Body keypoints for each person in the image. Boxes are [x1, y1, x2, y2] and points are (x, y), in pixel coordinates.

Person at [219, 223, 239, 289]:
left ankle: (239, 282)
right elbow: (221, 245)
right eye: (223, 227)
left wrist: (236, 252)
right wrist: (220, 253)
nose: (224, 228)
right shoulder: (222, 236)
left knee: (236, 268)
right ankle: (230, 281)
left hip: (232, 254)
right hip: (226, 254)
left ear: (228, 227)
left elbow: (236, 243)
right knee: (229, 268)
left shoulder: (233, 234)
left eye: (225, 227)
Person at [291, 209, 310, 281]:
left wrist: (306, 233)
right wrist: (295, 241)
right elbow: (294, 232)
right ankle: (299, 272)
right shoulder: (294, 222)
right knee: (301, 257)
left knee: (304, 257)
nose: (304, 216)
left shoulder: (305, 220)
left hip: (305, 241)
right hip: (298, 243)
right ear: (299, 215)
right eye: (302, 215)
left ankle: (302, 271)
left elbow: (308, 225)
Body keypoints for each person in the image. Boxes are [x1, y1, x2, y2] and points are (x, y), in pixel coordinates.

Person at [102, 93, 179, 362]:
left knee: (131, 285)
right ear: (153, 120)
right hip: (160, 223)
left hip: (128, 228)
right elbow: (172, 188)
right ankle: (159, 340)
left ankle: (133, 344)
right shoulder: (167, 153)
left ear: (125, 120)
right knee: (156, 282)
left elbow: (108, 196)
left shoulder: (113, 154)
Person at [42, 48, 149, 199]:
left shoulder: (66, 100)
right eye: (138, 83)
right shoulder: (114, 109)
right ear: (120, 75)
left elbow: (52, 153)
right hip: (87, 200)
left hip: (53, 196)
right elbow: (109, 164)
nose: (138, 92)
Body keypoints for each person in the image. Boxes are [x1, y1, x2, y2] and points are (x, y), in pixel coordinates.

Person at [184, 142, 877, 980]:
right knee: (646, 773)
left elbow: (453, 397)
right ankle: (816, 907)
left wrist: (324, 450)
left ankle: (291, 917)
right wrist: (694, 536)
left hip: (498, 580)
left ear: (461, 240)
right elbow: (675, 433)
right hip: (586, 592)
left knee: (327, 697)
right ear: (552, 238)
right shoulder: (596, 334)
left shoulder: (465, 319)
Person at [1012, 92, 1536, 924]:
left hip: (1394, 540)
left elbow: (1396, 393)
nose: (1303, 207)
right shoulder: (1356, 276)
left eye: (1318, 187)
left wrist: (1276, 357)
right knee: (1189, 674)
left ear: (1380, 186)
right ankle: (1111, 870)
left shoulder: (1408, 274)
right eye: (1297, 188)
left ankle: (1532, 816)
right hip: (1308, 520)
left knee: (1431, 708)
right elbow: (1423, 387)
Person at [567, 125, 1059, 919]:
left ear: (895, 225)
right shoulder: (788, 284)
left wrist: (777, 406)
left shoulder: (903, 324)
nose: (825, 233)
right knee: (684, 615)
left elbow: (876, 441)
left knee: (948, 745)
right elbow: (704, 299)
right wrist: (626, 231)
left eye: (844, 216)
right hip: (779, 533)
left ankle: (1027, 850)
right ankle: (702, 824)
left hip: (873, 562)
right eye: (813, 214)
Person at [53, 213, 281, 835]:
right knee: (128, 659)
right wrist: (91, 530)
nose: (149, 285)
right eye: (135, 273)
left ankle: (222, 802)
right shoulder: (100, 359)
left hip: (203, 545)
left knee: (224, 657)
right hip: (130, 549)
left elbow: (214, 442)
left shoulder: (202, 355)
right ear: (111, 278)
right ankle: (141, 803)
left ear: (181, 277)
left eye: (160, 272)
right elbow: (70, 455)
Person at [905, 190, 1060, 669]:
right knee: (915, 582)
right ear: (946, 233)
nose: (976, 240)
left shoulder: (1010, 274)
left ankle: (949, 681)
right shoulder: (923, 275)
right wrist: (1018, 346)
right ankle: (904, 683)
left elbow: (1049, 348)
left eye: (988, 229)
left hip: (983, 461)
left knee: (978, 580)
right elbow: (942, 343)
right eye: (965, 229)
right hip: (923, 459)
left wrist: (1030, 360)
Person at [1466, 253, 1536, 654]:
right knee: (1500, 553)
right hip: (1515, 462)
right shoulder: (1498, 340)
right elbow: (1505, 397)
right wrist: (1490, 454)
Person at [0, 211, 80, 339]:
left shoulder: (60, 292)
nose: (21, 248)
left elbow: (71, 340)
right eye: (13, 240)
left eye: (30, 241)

==

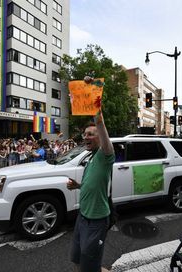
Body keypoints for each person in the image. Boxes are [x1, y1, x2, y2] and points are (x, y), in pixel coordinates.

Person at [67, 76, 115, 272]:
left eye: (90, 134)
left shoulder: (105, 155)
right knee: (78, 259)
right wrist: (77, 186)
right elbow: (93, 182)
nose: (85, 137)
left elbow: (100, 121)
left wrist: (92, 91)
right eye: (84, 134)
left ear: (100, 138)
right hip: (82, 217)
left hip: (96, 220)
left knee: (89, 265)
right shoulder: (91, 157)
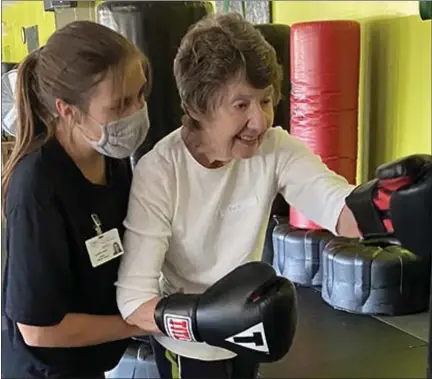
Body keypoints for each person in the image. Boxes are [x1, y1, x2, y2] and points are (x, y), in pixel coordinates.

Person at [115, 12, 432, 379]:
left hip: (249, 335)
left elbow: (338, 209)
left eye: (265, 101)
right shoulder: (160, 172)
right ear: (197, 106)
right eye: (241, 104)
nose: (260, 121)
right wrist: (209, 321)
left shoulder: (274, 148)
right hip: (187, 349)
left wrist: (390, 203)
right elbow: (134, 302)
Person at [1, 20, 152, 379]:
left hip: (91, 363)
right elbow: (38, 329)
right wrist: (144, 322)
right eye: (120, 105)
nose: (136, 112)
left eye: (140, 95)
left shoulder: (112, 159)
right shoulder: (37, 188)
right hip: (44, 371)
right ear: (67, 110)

--

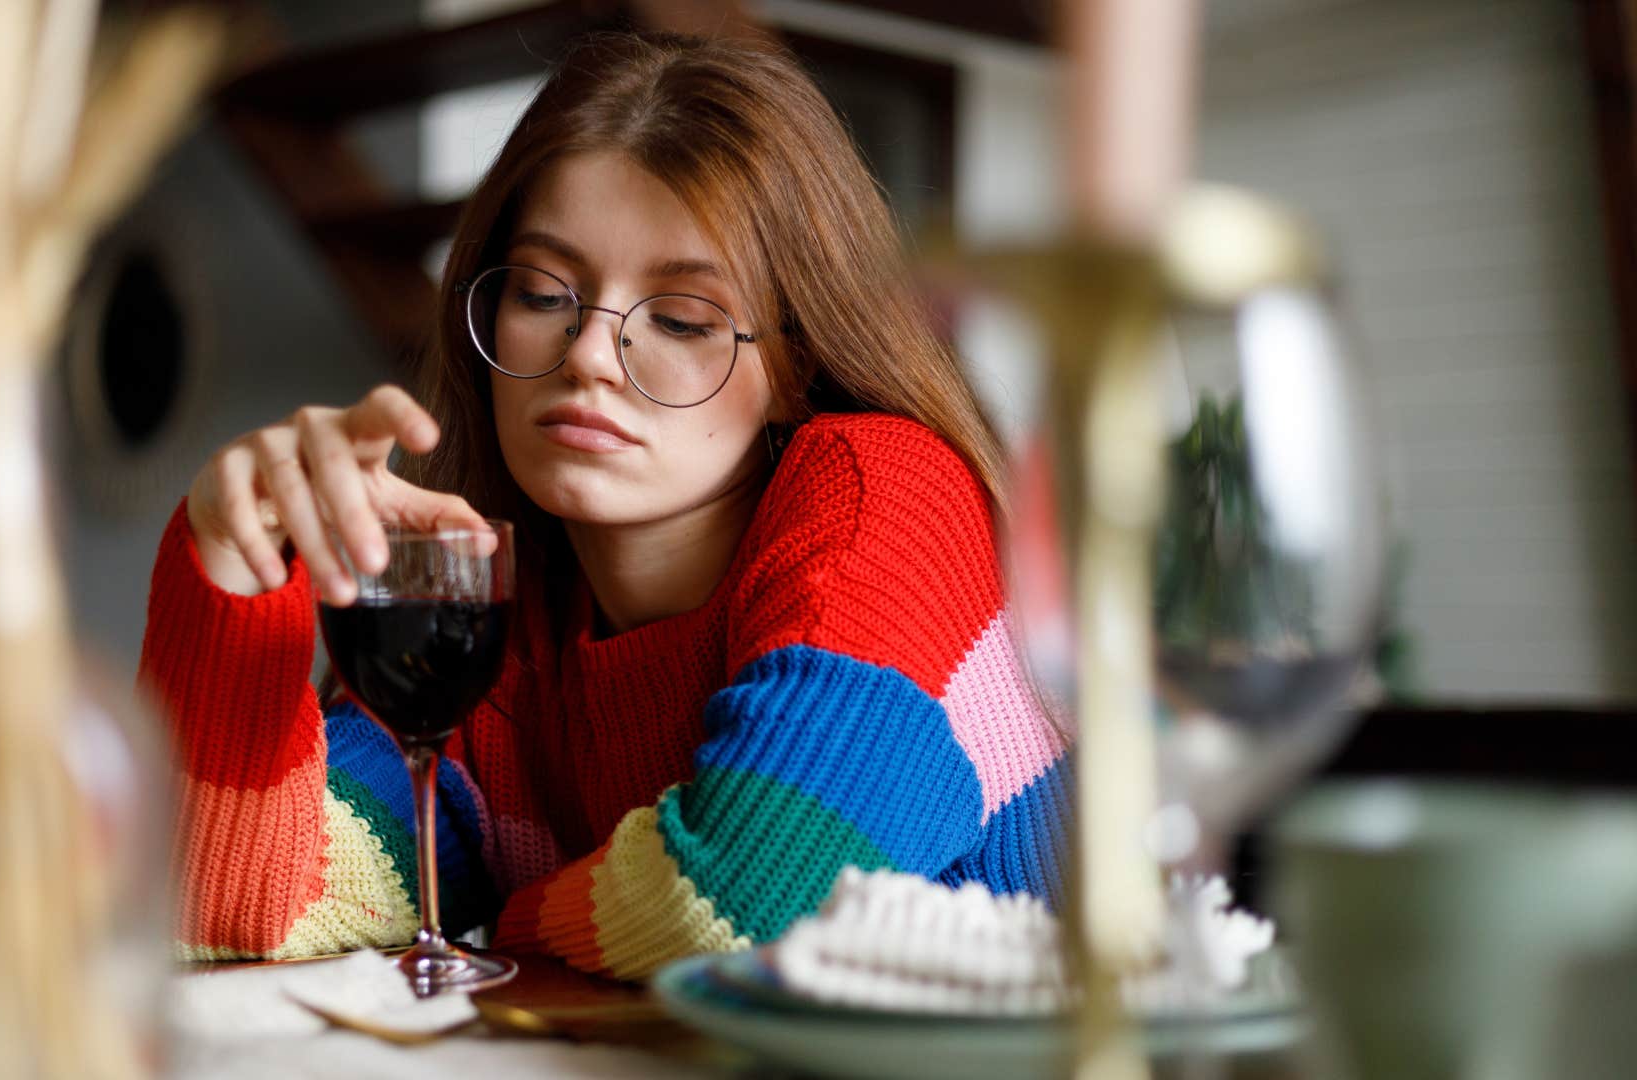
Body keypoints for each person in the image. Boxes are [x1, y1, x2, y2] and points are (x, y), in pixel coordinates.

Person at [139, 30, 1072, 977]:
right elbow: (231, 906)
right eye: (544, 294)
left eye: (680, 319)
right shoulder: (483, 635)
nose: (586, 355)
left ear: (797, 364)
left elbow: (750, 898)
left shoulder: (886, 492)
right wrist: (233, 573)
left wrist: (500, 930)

Description of the task: Above is a listing; print exactly its lines from the one with "left hip: (232, 254)" through the one with "right elbow: (294, 232)", and no other lines.

Output:
left hip: (232, 254)
right hip: (226, 254)
left ear: (228, 227)
left elbow: (236, 243)
right knee: (229, 268)
left shoulder: (233, 234)
left eye: (225, 227)
Person at [291, 209, 310, 281]:
left wrist: (306, 233)
right wrist: (295, 241)
right elbow: (294, 232)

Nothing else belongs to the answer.